# Problem description
Would you transcribe the records below from the line with "보도자료 및 기사제보 : bravo@etoday.co.kr" to the line with "Оставить заявку", ends included, exactly and with nothing more, leaving the pictures out?

(Input begins)

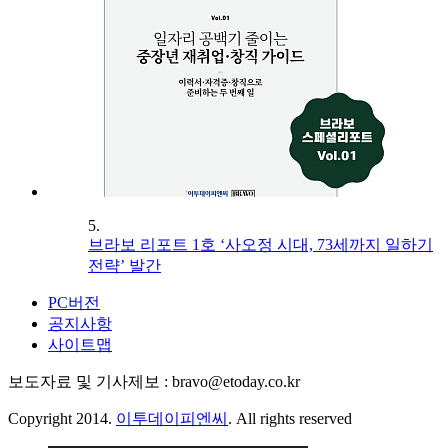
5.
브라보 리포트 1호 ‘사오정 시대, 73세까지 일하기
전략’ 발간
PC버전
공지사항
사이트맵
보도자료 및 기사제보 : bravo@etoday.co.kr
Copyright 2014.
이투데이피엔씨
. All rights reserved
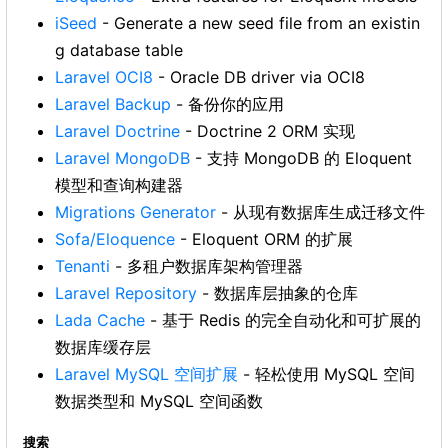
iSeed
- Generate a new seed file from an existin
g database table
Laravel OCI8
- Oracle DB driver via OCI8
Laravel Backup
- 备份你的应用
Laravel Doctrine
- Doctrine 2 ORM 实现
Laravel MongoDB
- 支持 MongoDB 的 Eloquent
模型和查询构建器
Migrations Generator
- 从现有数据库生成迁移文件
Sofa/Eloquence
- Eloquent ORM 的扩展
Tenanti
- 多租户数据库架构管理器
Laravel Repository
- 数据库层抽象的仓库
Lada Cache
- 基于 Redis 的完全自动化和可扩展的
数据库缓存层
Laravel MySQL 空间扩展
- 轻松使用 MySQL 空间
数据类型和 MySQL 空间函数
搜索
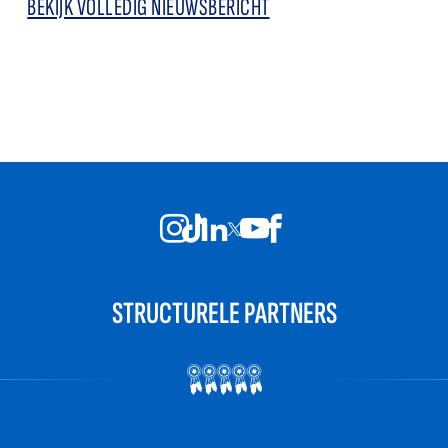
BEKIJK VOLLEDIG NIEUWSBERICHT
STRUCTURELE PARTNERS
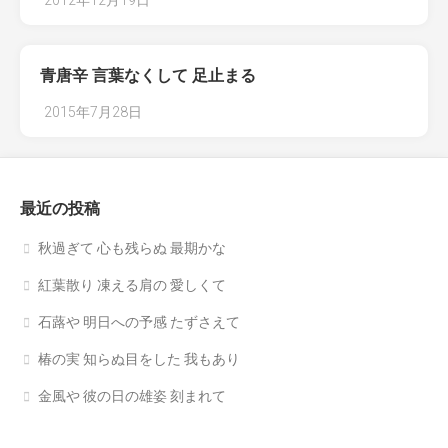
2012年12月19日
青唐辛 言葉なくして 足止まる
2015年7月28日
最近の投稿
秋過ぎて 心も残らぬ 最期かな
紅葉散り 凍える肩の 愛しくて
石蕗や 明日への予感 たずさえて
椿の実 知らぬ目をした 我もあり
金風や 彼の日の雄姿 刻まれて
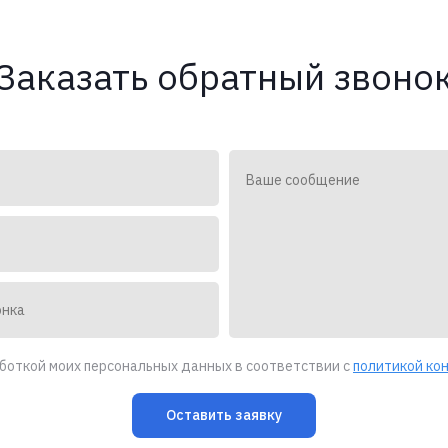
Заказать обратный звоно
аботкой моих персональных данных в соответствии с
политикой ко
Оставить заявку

(Input ends)
(Input begins)

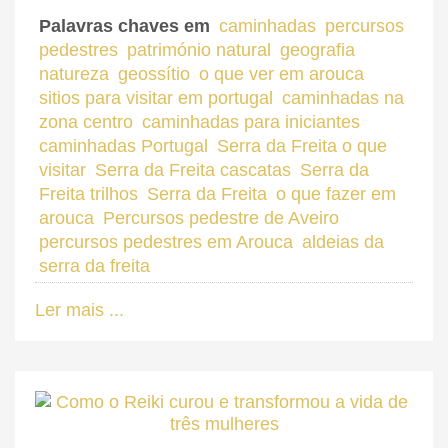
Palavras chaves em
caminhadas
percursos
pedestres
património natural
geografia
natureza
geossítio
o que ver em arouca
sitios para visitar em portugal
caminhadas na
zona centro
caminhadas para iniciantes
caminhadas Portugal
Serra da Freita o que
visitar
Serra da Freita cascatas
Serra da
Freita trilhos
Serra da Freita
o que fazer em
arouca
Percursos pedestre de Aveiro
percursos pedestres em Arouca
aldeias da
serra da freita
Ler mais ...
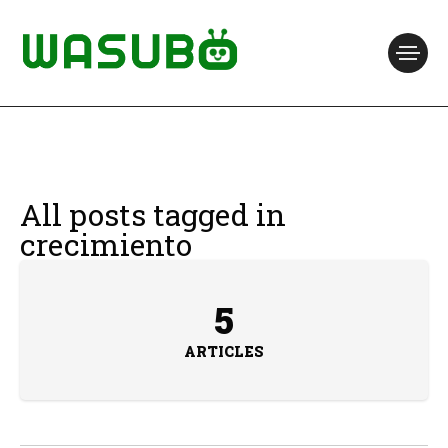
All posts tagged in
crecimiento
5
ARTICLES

(Input ends)
(Input begins)

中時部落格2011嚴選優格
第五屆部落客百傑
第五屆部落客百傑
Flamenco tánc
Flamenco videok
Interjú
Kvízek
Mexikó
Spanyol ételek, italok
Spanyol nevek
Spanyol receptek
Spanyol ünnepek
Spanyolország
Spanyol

(Input ends)

# Exercise output
보도자료 및 기사제보 : bravo@etoday.co.kr
Copyright 2014.
이투데이피엔씨
. All rights reserved
iSeed
- Generate a new seed file from an existin
g database table
Laravel OCI8
- Oracle DB driver via OCI8
Laravel Backup
- 备份你的应用
Laravel Doctrine
- Doctrine 2 ORM 实现
Laravel MongoDB
- 支持 MongoDB 的 Eloquent
模型和查询构建器
Migrations Generator
- 从现有数据库生成迁移文件
Sofa/Eloquence
- Eloquent ORM 的扩展
Tenanti
- 多租户数据库架构管理器
Laravel Repository
- 数据库层抽象的仓库
Lada Cache
- 基于 Redis 的完全自动化和可扩展的
数据库缓存层
Laravel MySQL 空间扩展
- 轻松使用 MySQL 空间
数据类型和 MySQL 空间函数
搜索
BEKIJK VOLLEDIG NIEUWSBERICHT
STRUCTURELE PARTNERS
2012年12月19日
青唐辛 言葉なくして 足止まる
2015年7月28日
最近の投稿
秋過ぎて 心も残らぬ 最期かな
紅葉散り 凍える肩の 愛しくて
石蕗や 明日への予感 たずさえて
椿の実 知らぬ目をした 我もあり
金風や 彼の日の雄姿 刻まれて
Заказать обратный звоно
аботкой моих персональных данных в соответствии с
политикой ко
Оставить заявку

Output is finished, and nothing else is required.